Source listing:
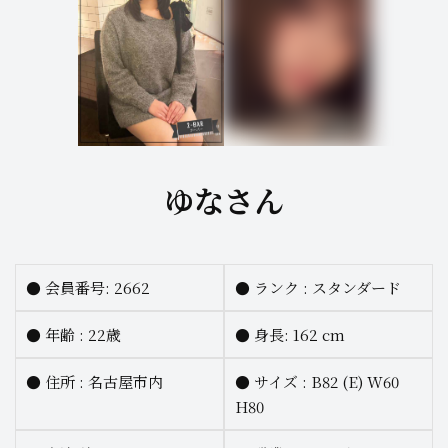
ゆなさん
●
会員番号: 2662
●
ランク :
スタンダード
●
年齢 : 22歳
●
身長:
162 cm
●
住所 : 名古屋市内
●
サイズ :
B82 (E) W60
H80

▸ **What you will do**:
Duplicate every line of the listing above without changing anything, and leave the pictures out.

▸ **Solution**:
ゆなさん
●
会員番号: 2662
●
ランク :
スタンダード
●
年齢 : 22歳
●
身長:
162 cm
●
住所 : 名古屋市内
●
サイズ :
B82 (E) W60
H80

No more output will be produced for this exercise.